- [Testo selezionato]
La religione è un sottoprodotto cognitivo

Uno degli aspetti più interessanti del pensiero umano è la cosiddetta capacità di metarappresentazione. Gli esseri umani hanno la capacità, implicita, di “leggere” la mente degli altri. Possiamo prevedere il nostro comportamento e quello degli altri, facendo leva su considerazioni fisiche o affidandoci alla convinzione che ciò che muove il mondo siano gli stati mentali e che gli altri siano come noi. 

Tale abilità, elaborata nella teoria della mente, ci permetterebbe, quindi, di prevedere il comportamento degli altri esseri umani. Al contempo, però, potrebbe condurci a percepire intenzioni dove non ce ne sono. 

Quando un evento inspiegabile accade, il cervello potrebbe essere incline ad attribuirlo a una qualche entità, come una divinità o uno spirito, dotata di raziocino e volontà propria.

- [Dati forniti]
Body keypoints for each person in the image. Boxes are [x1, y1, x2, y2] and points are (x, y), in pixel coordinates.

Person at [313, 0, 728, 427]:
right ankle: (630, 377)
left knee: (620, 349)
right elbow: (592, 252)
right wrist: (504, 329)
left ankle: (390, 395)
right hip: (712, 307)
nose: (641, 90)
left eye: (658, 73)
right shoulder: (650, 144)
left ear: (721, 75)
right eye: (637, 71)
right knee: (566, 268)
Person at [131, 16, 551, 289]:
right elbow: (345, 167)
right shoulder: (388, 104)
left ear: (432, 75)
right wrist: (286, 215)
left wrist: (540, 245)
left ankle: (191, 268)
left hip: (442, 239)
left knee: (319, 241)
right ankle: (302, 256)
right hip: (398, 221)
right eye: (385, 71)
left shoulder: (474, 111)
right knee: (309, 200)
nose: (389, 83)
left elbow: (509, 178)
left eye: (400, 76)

==

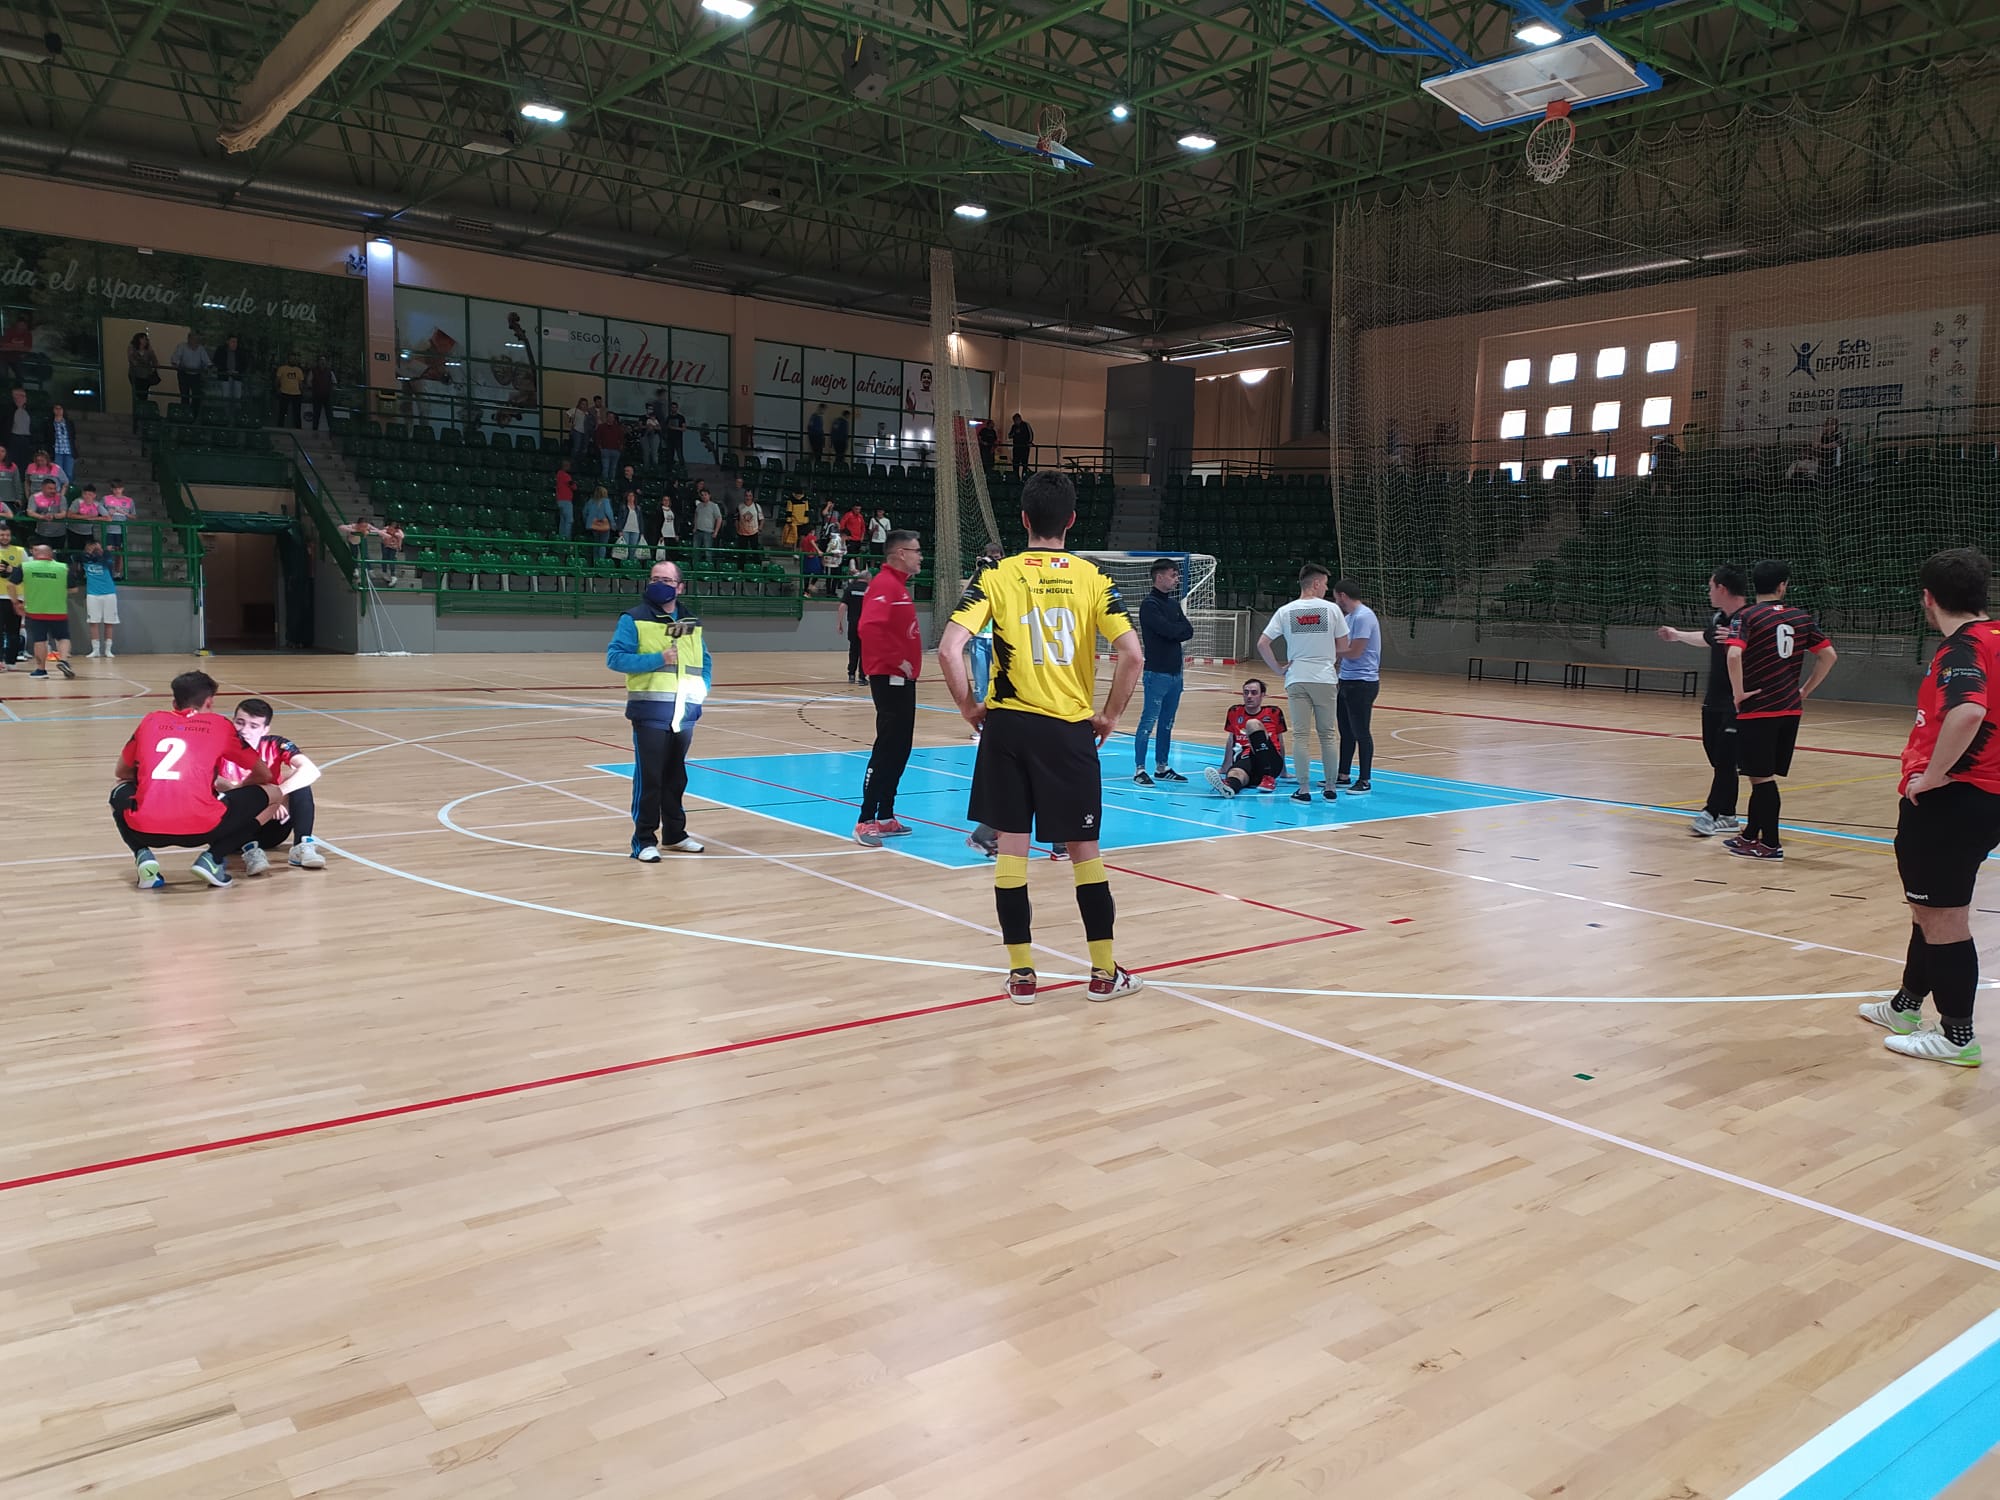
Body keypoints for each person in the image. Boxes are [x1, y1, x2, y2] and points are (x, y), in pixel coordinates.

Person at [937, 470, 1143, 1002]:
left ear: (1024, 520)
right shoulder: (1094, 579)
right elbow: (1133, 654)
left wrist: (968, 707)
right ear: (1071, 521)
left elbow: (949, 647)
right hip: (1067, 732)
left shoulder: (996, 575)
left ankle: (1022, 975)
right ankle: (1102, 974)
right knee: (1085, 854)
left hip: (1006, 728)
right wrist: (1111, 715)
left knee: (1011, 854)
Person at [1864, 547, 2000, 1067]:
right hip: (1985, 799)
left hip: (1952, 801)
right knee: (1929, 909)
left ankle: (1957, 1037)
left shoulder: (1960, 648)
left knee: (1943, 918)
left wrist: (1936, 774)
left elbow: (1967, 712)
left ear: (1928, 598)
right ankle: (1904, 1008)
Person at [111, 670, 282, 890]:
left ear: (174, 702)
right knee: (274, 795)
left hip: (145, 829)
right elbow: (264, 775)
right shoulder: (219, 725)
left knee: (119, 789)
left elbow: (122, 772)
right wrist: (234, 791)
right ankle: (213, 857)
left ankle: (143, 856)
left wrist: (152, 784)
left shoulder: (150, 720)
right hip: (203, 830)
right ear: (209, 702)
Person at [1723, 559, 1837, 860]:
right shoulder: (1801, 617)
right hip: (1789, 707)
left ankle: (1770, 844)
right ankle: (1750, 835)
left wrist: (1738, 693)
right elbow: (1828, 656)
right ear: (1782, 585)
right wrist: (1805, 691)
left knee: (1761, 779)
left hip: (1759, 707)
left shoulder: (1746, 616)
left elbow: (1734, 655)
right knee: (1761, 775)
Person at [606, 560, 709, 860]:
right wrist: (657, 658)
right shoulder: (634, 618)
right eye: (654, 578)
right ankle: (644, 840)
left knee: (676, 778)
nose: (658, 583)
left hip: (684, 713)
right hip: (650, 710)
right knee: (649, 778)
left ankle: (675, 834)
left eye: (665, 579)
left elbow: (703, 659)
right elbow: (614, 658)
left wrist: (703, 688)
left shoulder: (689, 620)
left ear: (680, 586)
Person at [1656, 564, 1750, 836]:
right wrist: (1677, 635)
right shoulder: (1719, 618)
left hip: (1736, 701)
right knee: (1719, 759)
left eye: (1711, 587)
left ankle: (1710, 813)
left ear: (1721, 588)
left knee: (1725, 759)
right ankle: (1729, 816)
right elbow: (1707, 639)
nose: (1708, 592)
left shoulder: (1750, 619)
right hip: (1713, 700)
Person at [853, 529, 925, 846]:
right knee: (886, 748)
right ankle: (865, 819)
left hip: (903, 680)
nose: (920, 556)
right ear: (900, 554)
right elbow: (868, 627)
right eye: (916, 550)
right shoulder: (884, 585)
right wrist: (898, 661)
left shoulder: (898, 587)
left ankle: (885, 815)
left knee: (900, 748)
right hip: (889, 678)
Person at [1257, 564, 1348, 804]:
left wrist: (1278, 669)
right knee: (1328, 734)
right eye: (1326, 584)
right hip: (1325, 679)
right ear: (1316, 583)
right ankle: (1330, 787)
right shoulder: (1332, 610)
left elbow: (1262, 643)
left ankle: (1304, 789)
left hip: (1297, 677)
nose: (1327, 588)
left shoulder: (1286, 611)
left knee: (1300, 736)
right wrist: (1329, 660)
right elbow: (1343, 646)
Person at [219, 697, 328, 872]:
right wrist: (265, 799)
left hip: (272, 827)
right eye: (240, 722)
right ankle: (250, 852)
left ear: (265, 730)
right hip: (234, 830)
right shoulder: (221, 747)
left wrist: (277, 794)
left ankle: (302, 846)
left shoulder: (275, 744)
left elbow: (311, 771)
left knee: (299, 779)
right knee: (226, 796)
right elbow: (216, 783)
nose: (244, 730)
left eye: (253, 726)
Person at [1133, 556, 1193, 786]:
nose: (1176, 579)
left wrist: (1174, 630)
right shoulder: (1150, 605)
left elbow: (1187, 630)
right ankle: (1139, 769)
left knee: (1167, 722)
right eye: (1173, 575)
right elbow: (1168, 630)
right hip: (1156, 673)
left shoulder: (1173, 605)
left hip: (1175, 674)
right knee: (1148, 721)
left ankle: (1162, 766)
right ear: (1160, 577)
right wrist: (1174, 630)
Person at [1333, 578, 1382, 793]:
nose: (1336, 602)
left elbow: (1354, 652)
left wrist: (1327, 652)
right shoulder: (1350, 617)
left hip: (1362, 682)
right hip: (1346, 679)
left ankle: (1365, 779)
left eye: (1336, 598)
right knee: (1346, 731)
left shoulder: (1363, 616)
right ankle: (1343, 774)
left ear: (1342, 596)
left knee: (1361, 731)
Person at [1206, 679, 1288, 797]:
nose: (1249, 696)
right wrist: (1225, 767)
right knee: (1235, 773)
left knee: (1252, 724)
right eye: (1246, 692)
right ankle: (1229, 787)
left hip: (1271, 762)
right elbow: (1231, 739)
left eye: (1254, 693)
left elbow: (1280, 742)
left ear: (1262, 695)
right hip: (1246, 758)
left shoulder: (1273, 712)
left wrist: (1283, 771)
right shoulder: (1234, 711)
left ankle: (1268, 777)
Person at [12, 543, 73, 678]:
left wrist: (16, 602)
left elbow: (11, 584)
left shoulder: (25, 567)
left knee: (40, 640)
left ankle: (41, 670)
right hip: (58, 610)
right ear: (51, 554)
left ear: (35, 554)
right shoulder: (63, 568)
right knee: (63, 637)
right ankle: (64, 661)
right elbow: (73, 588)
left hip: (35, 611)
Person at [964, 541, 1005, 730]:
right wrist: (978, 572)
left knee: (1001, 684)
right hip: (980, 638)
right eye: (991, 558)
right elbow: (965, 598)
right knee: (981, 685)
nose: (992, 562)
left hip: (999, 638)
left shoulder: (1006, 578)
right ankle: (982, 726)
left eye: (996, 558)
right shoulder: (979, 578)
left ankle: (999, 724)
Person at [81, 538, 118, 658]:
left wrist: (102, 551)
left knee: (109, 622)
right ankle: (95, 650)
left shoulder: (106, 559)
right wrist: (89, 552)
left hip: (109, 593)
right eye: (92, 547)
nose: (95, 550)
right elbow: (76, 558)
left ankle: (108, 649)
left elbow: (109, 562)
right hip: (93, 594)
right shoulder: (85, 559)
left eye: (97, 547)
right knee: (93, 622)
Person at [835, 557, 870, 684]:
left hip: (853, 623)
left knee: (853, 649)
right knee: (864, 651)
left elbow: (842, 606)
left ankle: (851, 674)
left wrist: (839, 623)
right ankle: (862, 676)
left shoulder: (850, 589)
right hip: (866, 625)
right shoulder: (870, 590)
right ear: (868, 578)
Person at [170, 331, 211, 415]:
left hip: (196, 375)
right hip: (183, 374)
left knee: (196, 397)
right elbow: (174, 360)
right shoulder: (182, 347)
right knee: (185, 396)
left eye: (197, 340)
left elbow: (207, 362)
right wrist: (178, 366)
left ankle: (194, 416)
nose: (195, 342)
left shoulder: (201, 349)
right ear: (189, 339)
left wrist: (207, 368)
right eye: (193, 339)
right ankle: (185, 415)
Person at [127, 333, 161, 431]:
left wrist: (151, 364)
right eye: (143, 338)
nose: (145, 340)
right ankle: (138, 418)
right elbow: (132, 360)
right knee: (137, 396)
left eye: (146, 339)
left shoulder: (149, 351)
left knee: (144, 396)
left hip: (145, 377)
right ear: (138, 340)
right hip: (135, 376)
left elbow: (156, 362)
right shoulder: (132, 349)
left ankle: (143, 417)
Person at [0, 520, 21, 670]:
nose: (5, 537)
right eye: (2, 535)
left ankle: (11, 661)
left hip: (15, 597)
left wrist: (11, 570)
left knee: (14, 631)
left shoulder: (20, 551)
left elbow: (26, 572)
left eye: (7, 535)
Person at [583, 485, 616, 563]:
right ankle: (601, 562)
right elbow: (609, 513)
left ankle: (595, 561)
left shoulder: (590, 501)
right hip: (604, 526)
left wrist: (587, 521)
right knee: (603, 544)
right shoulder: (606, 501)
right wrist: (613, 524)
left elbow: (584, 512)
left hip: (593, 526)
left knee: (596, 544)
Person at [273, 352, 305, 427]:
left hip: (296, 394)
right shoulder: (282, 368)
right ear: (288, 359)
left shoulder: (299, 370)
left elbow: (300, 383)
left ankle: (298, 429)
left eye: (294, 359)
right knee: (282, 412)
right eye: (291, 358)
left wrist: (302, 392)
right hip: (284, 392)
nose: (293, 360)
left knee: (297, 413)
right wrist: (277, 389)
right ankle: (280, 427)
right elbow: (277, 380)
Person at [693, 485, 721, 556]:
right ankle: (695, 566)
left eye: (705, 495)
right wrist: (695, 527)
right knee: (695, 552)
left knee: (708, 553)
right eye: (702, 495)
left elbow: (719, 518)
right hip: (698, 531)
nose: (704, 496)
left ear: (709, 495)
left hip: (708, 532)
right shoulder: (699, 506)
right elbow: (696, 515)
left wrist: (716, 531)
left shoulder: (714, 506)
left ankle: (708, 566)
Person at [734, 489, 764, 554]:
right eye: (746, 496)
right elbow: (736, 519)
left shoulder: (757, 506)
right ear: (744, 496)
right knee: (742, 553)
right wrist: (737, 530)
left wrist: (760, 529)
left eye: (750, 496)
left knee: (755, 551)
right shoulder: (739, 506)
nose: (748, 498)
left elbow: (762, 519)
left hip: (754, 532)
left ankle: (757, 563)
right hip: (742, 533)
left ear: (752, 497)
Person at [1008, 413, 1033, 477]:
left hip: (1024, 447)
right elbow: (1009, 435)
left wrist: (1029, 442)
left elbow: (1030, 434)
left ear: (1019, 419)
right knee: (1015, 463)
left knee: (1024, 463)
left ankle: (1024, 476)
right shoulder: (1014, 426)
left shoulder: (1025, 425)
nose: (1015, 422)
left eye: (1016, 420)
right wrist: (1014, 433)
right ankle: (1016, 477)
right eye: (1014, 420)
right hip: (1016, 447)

* * *

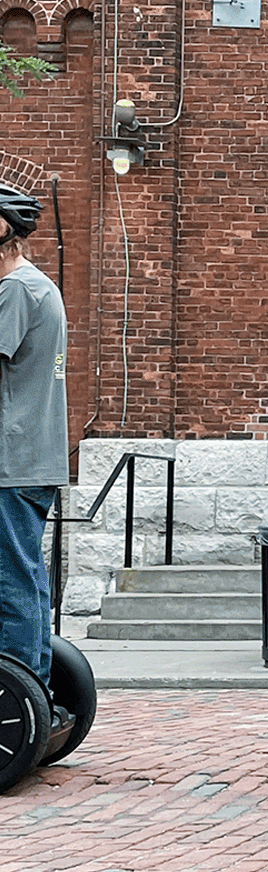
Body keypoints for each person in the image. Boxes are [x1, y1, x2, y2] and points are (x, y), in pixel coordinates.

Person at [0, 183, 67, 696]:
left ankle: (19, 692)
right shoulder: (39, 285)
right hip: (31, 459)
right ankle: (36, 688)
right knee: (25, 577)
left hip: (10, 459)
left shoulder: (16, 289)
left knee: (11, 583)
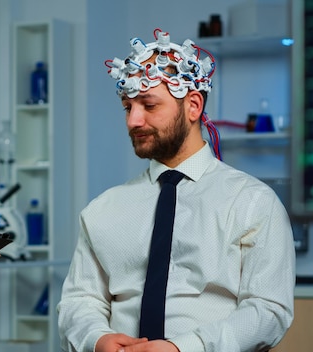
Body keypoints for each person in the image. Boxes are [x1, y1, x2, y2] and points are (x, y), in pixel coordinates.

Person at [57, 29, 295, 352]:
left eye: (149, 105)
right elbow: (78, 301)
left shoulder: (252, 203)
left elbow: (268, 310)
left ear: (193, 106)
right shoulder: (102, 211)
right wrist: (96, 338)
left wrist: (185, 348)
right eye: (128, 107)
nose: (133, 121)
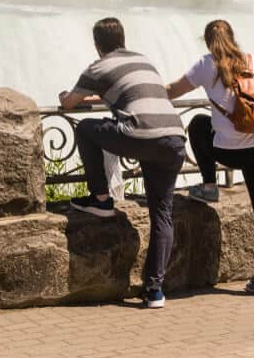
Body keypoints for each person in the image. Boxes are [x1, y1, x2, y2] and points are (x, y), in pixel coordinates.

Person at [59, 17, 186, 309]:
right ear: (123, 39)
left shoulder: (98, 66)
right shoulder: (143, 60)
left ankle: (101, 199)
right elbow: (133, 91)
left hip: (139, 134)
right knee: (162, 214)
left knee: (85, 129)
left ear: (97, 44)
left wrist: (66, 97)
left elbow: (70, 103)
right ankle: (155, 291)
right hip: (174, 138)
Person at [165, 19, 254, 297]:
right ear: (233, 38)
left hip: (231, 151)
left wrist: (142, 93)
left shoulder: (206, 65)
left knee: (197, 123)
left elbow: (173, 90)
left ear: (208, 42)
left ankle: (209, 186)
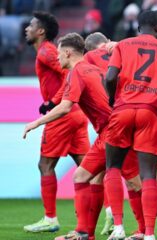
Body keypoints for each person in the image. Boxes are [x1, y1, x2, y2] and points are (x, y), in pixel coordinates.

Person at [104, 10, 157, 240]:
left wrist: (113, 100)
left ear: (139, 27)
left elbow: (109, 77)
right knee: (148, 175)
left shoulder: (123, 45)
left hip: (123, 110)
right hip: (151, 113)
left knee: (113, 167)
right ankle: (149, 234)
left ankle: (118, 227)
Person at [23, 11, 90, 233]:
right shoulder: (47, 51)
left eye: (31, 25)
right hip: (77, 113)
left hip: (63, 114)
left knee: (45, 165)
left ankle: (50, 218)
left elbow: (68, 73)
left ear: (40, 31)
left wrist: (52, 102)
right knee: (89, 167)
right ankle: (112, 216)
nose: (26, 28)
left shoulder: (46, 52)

- [Consegna] Riformuli in modo più conciso il paragrafo del testo selezionato che comincia con «Uno degli aspetti più interessanti», conservandone i fatti principali. Le voci riportate non hanno alcun ruolo in questo esercizio.

- [Soluzione dell'esercizio] Il pensiero umano dispone della capacità di metarappresentazione, cioè della facoltà implicita di "leggere" la mente altrui. Grazie a essa prevediamo il nostro comportamento e quello degli altri. Ci basiamo su considerazioni fisiche oppure sulla convinzione che il mondo sia mosso da stati mentali e che gli altri siano come noi.